This is a simple mechanism for handling a function
defined on a linear network, to make it easier to display
and manipulate.
\code{f} should be a \code{function} in the \R language,
with formal arguments \code{x,y,seg,tp} (and optional additional
arguments) where \code{x,y} are
Cartesian coordinates of locations on the linear network,
\code{seg, tp} are the local coordinates.

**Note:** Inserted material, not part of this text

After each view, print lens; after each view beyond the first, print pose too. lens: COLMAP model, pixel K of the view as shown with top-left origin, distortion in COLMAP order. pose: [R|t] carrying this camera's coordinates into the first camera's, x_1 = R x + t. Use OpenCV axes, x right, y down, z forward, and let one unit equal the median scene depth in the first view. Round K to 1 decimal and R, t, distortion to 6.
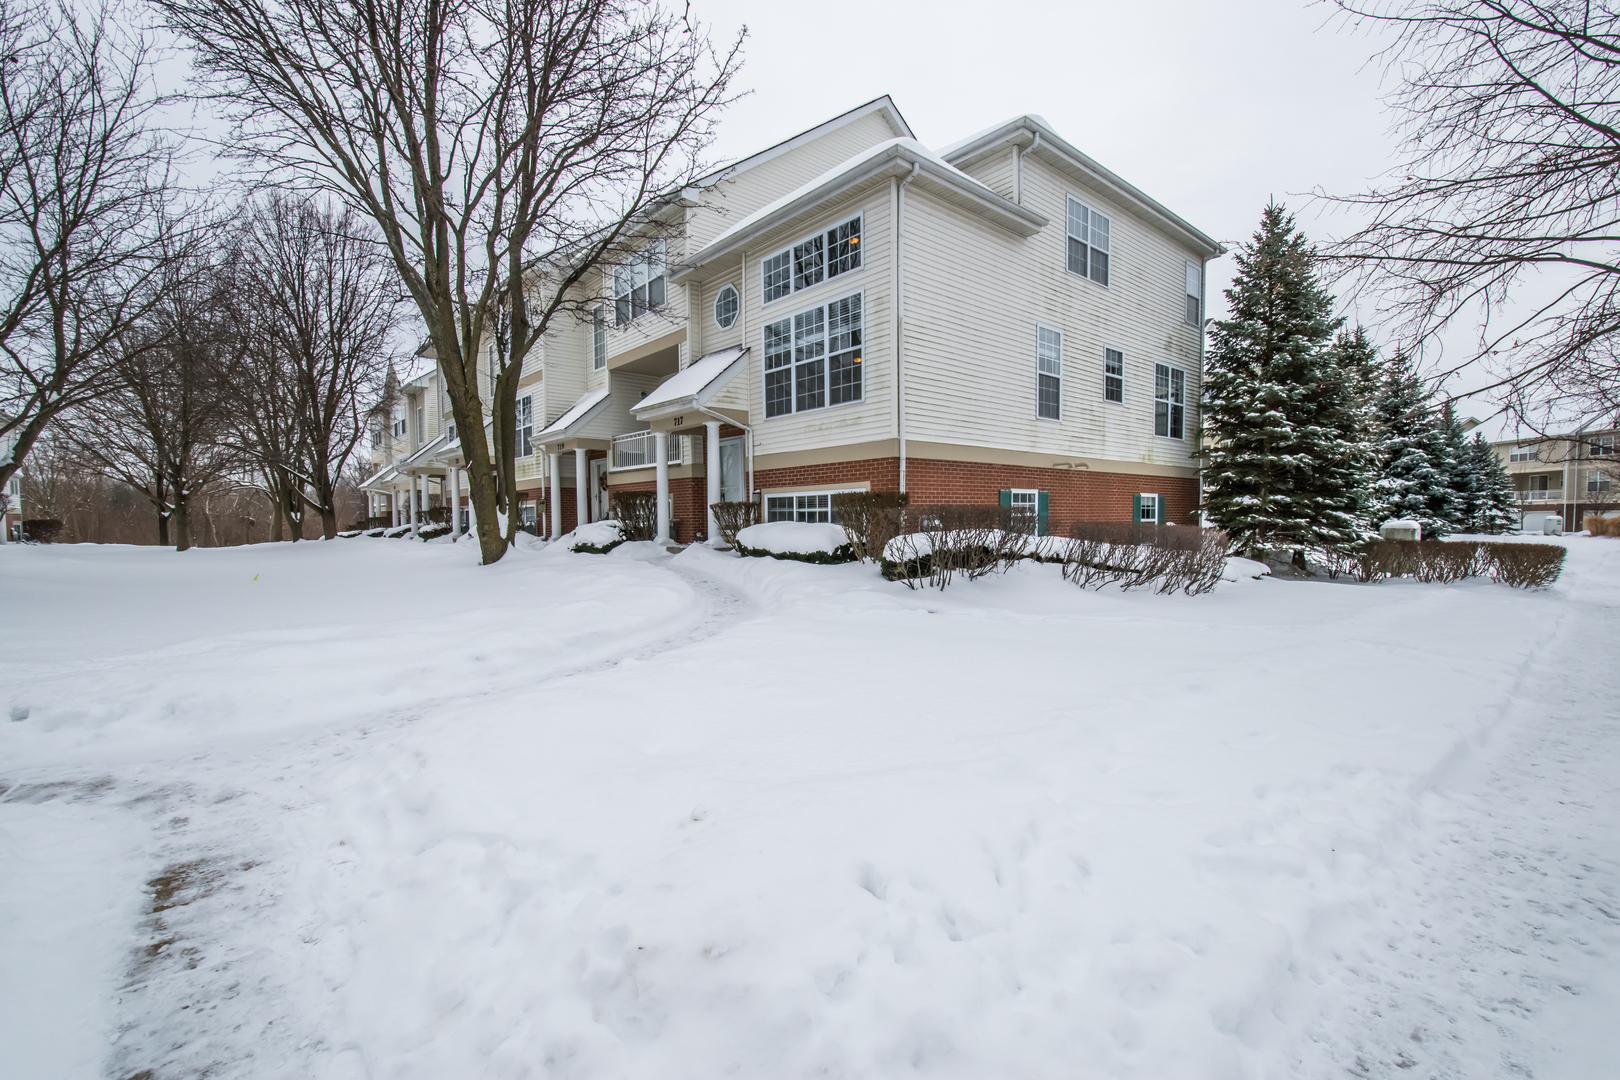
lens RADIAL K [[711.9, 0, 810.0], [0, 711.9, 540.0], [0, 0, 1]] dist [0.001551, 0.000186]
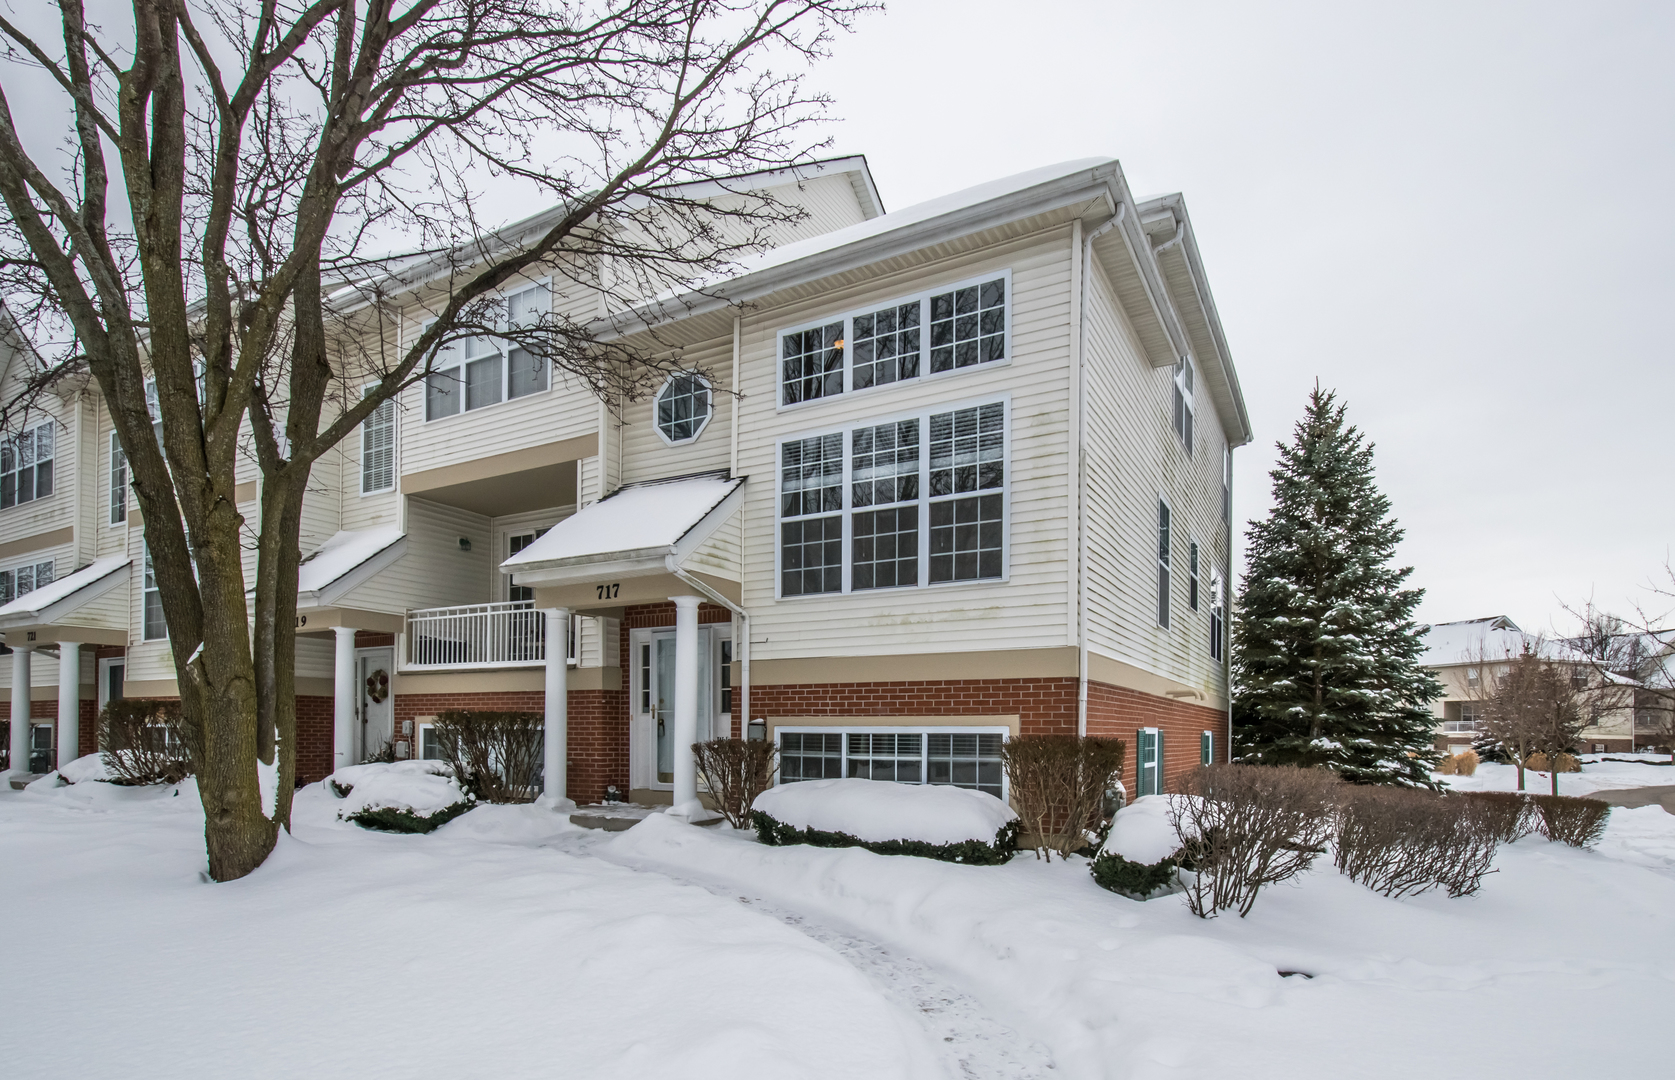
lens RADIAL K [[825.4, 0, 837.3], [0, 825.4, 719.4], [0, 0, 1]] dist [0.001091, 0.000415]
pose [[0.931791, 0.022957, 0.362268, -0.271349], [-0.006665, 0.998912, -0.046158, -0.040742], [-0.362933, 0.040595, 0.930930, 0.364522]]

The function \code{f} should be vectorised: that is,
if \code{x,y,seg,tp} are numeric vectors of the same length
\code{n}, then \code{v <- f(x,y,seg,tp)}
should be a vector of length \code{n}.
\code{L} should be a linear network (object of class \code{"linnet"})

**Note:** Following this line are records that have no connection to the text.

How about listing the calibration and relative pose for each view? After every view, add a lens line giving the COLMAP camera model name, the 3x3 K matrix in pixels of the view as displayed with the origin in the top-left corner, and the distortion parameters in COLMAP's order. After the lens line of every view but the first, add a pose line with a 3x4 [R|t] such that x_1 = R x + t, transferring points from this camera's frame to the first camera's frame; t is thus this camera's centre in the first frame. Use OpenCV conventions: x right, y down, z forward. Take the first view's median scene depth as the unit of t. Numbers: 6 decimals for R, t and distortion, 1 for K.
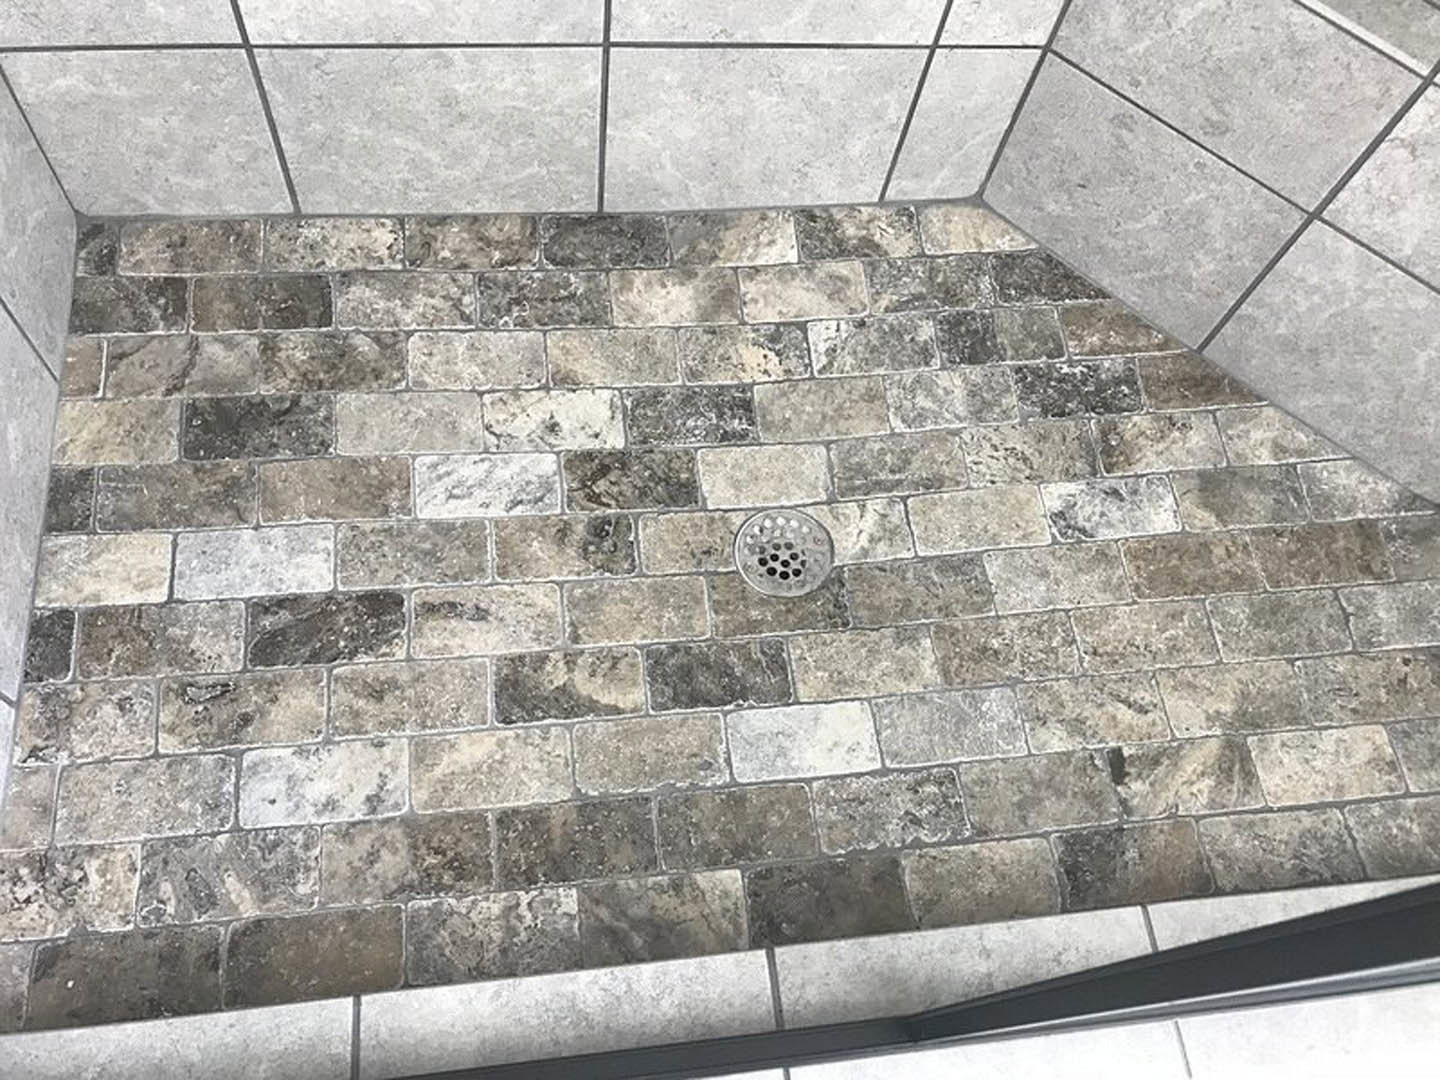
lens RADIAL K [[1179.3, 0, 723.2], [0, 1179.3, 516.7], [0, 0, 1]] dist [0.009605, -0.010276]
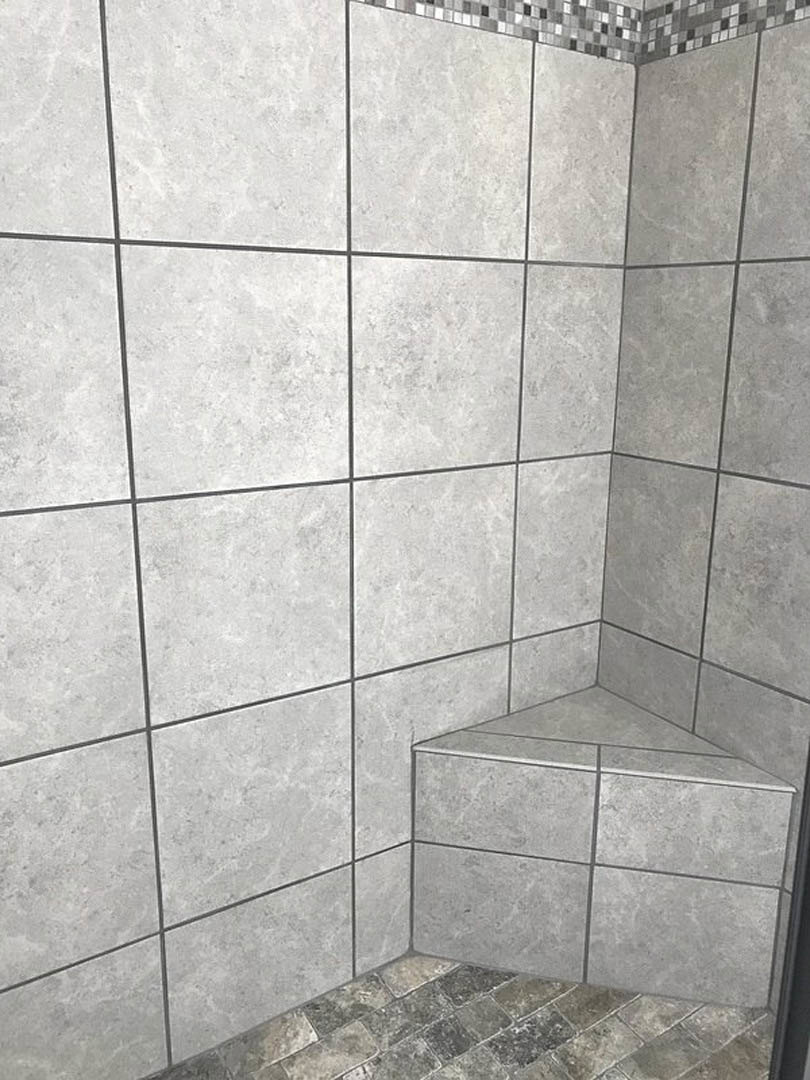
lens RADIAL K [[884.5, 0, 407.2], [0, 884.5, 535.1], [0, 0, 1]] dist [0.009605, -0.010276]
pose [[0.891942, -0.204099, 0.403464, -0.150799], [0.438485, 0.608167, -0.661712, 0.169716], [-0.110319, 0.767122, 0.631944, -0.150150]]
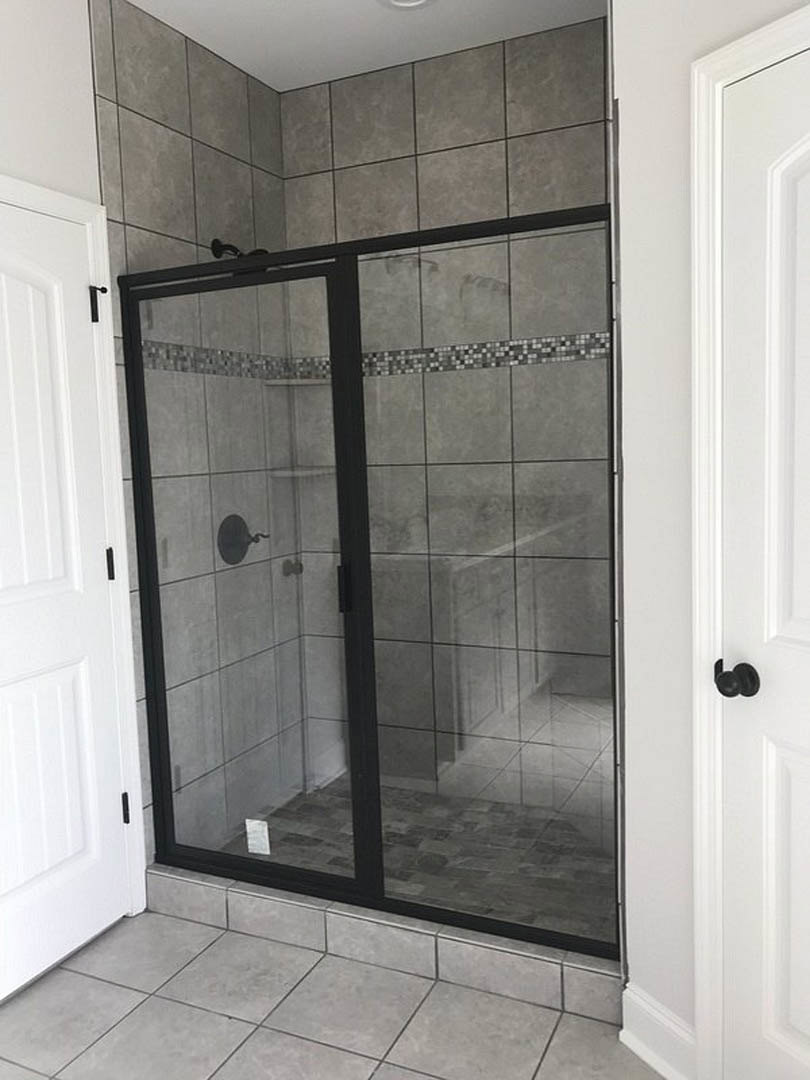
lens RADIAL K [[884.5, 0, 402.7], [0, 884.5, 539.5], [0, 0, 1]] dist [0.009605, -0.010276]
pose [[0.835708, -0.082590, -0.542927, 1.223060], [-0.425077, 0.528666, -0.734726, 1.227321], [0.347709, 0.844802, 0.406704, -0.630341]]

on which the function \code{f} is well-defined.
The result is a function \code{g} in the \R language which belongs to
the special class \code{"linfun"}. There are several methods
for this class including \code{print}, \code{plot}
and \code{\link{as.linim}}.
This function can be called as \code{g(X)}
where \code{X} is an \code{"lpp"} object,
or called as \code{g(x,y)} or \code{g(x,y,seg,tp)} where
\code{x,y,seg,tp} are coordinates. If the original function \code{f}
had additional arguments, then these may be included in the call
to \code{g}, and will be passed to \code{f}.
}
\value{
A function in the \R\ language.
It also belongs to the class \code{"linfun"} which has methods
for \code{plot}, \code{print} etc.
}
\seealso{
\code{\link{methods.linfun}} for methods applicable to
\code{"linfun"} objects.
\code{\link{distfun.lpp}},
\code{\link{nnfun.lpp}}.
}
\examples{
f <- function(x,y,seg,tp) { x+y }
g <- linfun(f, simplenet)
plot(g)
X <- runiflpp(3, simplenet)
g(X)
Z <- as.linim(g)
f <- function(x,y,seg,tp, mul=1) { mul*(x+y) }
g <- linfun(f, simplenet)
plot(g)
plot(g, mul=10)
g(X, mul=10)
Z <- as.linim(g, mul=10)
}
\author{
\adrian
and \rolf
}
\keyword{spatial}
\keyword{math}
\concept{Linear network}
|